UNTERM STRICH: Neue Schlüpfer zum Probetragen

Martina Philipp

Von Martina Philipp

Sa, 03. April 2021

Unterm Strich

Wie sich die Schweizer Armee um Soldatinnen bemüht / Von Martina Philipp.

Will man Schwung in ein dröge diskutierendes Grüppchen bringen, empfiehlt es sich, das Thema Gleichberechtigung zu setzen. In Nullkommanichts gibt’s einen flotten Austausch. Die Engagierten treffen dabei auf die, für die Gleichberechtigung ein rotes Tuch ist und die deswegen demonstrativ so tun, als ob sie das Thema so spannend finden wie einen ausgeleierten weißen Baumwollschlüpfer. Was aber, wenn es um Gleichberechtigung bei eben diesen Schlüpfern geht?

Die Schweizer Armee hat seit jeher nicht ganz so viele Frauen in ihren Reihen. Genauer gesagt ist es nicht mal ein Prozent. Bundesrätin Viola Amherd will das laut Neuer Zürcher Zeitung ändern und hat einen Haufen Ideen. Sie will Sexismus bekämpfen, Teilzeit-Stellen einrichten, und eine Kinderbetreuung müsse auch her.

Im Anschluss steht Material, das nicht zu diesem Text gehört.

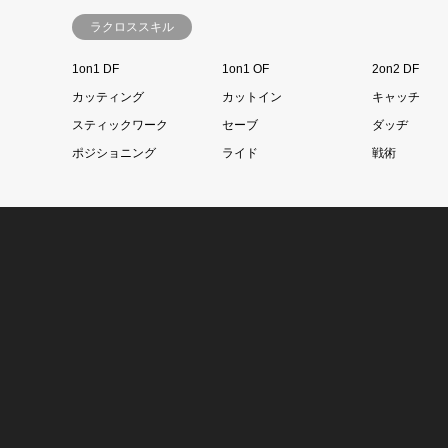
ラクロススキル
1on1 DF
1on1 OF
2on2 DF
カッティング
カットイン
キャッチ
スティックワーク
セーブ
ダッヂ
ポジショニング
ライド
戦術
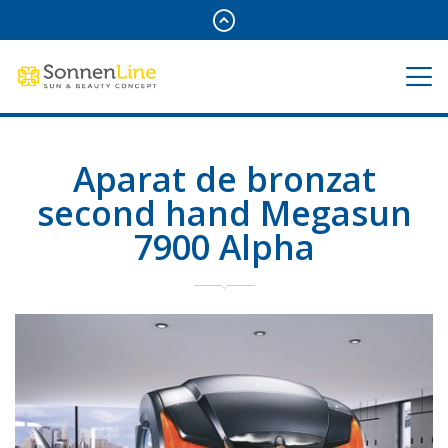
Aparat de bronzat
second hand Megasun
7900 Alpha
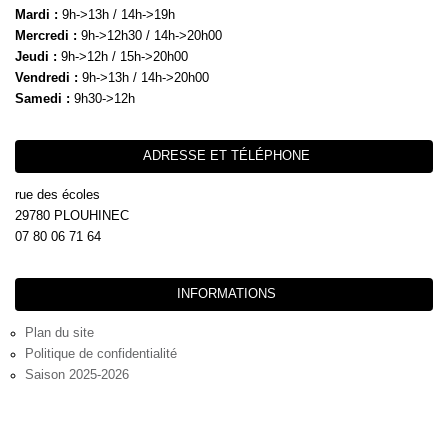
Mardi :
9h->13h / 14h->19h
Mercredi :
9h->12h30 / 14h->20h00
Jeudi :
9h->12h / 15h->20h00
Vendredi :
9h->13h / 14h->20h00
Samedi :
9h30->12h
ADRESSE ET TÉLÉPHONE
rue des écoles
29780 PLOUHINEC
07 80 06 71 64
INFORMATIONS
Plan du site
Politique de confidentialité
Saison 2025-2026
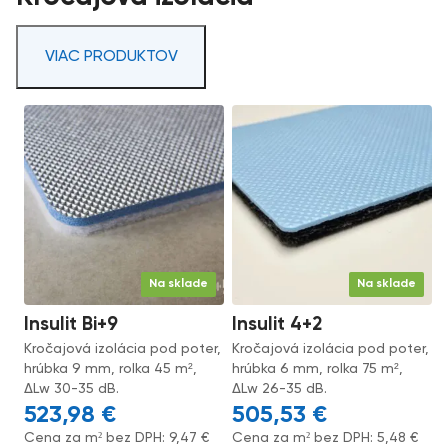
VIAC PRODUKTOV
Na sklade
Na sklade
Insulit Bi+9
Insulit 4+2
Kročajová izolácia pod poter,
Kročajová izolácia pod poter,
hrúbka 9 mm, rolka 45 m²,
hrúbka 6 mm, rolka 75 m²,
ΔLw 30-35 dB.
ΔLw 26-35 dB.
523,98
€
505,53
€
Cena za m² bez DPH:
9,47
€
Cena za m² bez DPH:
5,48
€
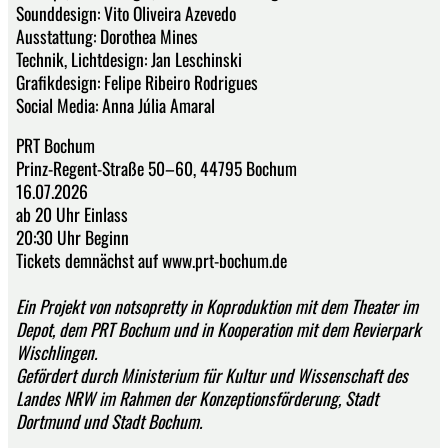
Sounddesign: Vito Oliveira Azevedo
Ausstattung: Dorothea Mines
Technik, Lichtdesign: Jan Leschinski
Grafikdesign: Felipe Ribeiro Rodrigues
Social Media: Anna Júlia Amaral
PRT Bochum
Prinz-Regent-Straße 50–60, 44795 Bochum
16.07.2026
ab 20 Uhr Einlass
20:30 Uhr Beginn
Tickets demnächst auf www.prt-bochum.de
Ein Projekt von notsopretty in Koproduktion mit dem Theater im
Depot, dem PRT Bochum und in Kooperation mit dem Revierpark
Wischlingen.
Gefördert durch Ministerium für Kultur und Wissenschaft des
Landes NRW im Rahmen der Konzeptionsförderung, Stadt
Dortmund und Stadt Bochum.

Da kann kaum einer meckern, aber eine andere Nachricht brachte manch Eidgenossen in Wallung.

Schweizer Soldatinnen sollen Funktionsunterhosen erhalten, die besser passen als das Vormodell (einst mussten sie die gleichen wie die Männer tragen). Zwei Versionen – eine kurze, eine lange – dürfen im April beim Robben und Schießen probegetragen und evaluiert werden.

Oha, da ging’s rund in den Kommentaren auf blick.ch. "Überall wird von den Frauen Gleichberechtigung gefordert, aber im Militär wollen sie herumlaufen wie Barbies", murrte einer. Ein anderer schlug ein Schminkköfferchen im Tarn-Look vor. "Grenadier, Jahrgang 56" fand, dass man und frau sich die Schlüpfer gefälligst selbst kaufen sollten. Doch es gab auch Stimmen, die die Investition in feuchtigkeitsregulierende Funktionswäsche, die womöglich auch noch passt, vehement zu verteidigen versuchten.

Die ursprüngliche Unisex-Slipkollektion (mit Eingriff?!) stammt übrigens aus den 80er Jahren. Da stellt sich die Frage, warum auch die männlichen Soldaten so lange in den ollen Dingern rumlaufen mussten. Die Schweiz ist ein reiches Land – da kann man doch ruhig alle paar Jahre mal neue Slips für alle spendieren.